A permanent Observatory named for Daniel Kirkwood was built at the west end of Dunn’s Woods and dedicated in 1901. Kirkwood Observatory houses a 12” refracting telescope built by the Warner and Swasey Company in Cleveland. The optics were ground and polished by the renowned American optician Simon Brashear.
Miller planned to use the 12-inch refracting telescope at the new Kirkwood Observatory for research on visual binary stars, and hired Wilbur Adelman Cogshall from the Lowell Observatory in Arizona as his assistant in 1900. Cogshall received his Bachelor of Science degree from Albion College in Michigan in 1895 and worked as an assistant at Lowell Observatory in Flagstaff, where he became an expert on measuring visual binary stars. He earned a Master’s Degree from IU in 1902, and was appointed as an Assistant Professor of Astronomy at IU in 1904. Professor Miller then left to become Director of the Swarthmore Observatory in 1906, leaving the Department and the Observatory to the care of Wilber Cogshall, who served until 1944. During his years at IU, Cogshall participated in four solar eclipse expeditions to study the solar corona, and built an innovative Schwartzchild telescope near State Road 446 east of Bloomington.
The astronomer V. M. Slipher graduated from IU in 1909, and went on to become Director of the Lowell Observatory in 1916. Slipher carried out pioneering work measuring the radial velocities of galaxies.
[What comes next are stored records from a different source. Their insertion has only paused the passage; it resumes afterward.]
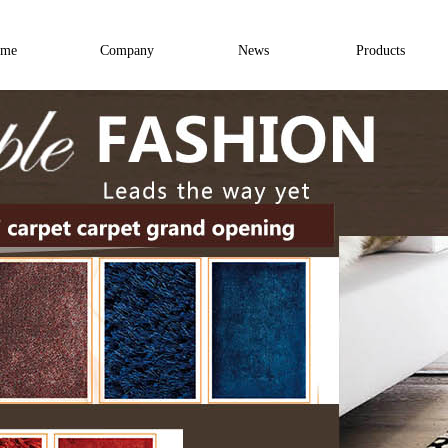
me
Company
News
Products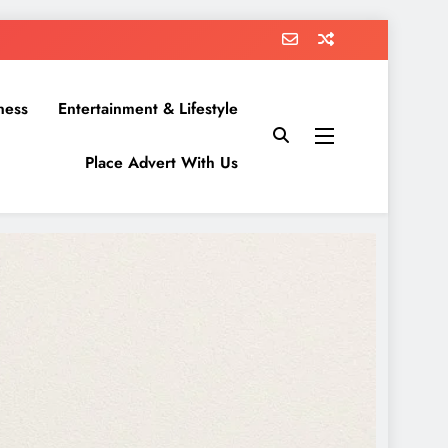
ness
Entertainment & Lifestyle
Place Advert With Us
Slipher’s data were used by Edwin Hubble to discover the expansion of the Universe. Among other honors, Slipher received an honorary LL.D. degree at the 1930 Commencement ceremony at IU.
In 1929, Cogshall served as Chief Scientist of the U.S. Naval Observatory eclipse expedition to the Philippine Islands. Major equipment was set up under his supervision to make photographic observations of the total eclipse of the Sun on May 9.